MYSIA, Kyzikos(?). Circa 280-250 BC. AR Tetradrachm (30mm, 16.41 g, 12h). Diademed head of the deified Alexander right, with horn of Ammon / Athena Nikephoros seated left, left arm resting on shield, spear in background; TEK monogram to inner left. Müller 528; Meydancikkale 2713; Mektepini 163. VF, toned, rough surfaces.

Seyrig (in Mektepini) placed this issue at Kyzikos, and all later attributions of this issue, including its staters (cf. Dewing 1356) have relied upon his placement.

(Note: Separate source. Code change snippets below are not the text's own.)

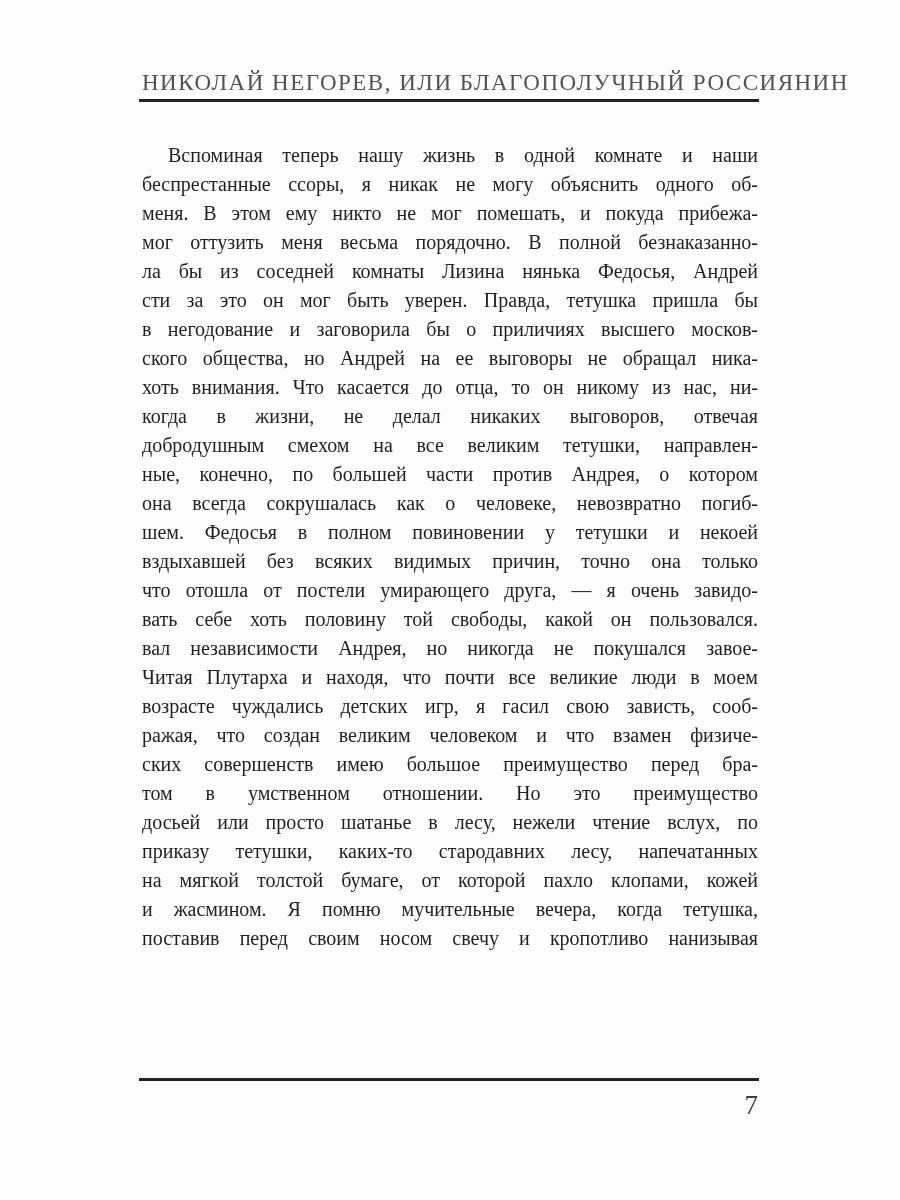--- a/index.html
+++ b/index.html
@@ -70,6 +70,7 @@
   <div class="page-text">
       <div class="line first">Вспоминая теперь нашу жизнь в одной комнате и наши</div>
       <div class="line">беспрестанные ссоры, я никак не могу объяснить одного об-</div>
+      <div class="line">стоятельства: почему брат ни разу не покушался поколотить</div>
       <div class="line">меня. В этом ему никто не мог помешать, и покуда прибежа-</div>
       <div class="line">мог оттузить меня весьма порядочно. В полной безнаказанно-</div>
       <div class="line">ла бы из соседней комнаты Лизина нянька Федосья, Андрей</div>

Although Dewing notes that Seyrig’s attribution was based on the high number of Kyzikene coins in the hoard, this is unlikely, as the hoard contained coins from across Asia Minor, and the Lysimachus type tetradrachms were well represented from many different mints. Moreover, in addition to subsidiary monograms and symbols, the Lysimachos type tetradrachms of Kyzikos typically have a long torch that was a badge of the city. This issue has no torch or other symbol signifying the city, and no die links are known between the torch issues and this monogram-only issue. Nonetheless, Seyrig did place this variety before the torch issues, likely based on the much higher degree of wear evident on the representative coin, and the fact that the torch issues appear to have a later style and fabric. If that placement is correct, it it possible that this issue was among the first at Kyzikos, before the civic badge was applied to the dies. The Meydancikkale coin also suggests this, as it, too, shows moderate wear, and the hoard is dated to the 240s BC, and none of the torch issues were found in that hoard. The history of Kyzikos during the Diadoch period is relatively unknown. Although no coins of Lysimachos’ lifetime have been attributed there, it is possible that this issue may have been a lifetime issue. It is also possible that this issue was authorized by Philetairos of Pergamon, under whose influence Kyzikos passed after the death of Lysimachos, and who also reintroduced Alexander type coins at Pergamon in the 280s.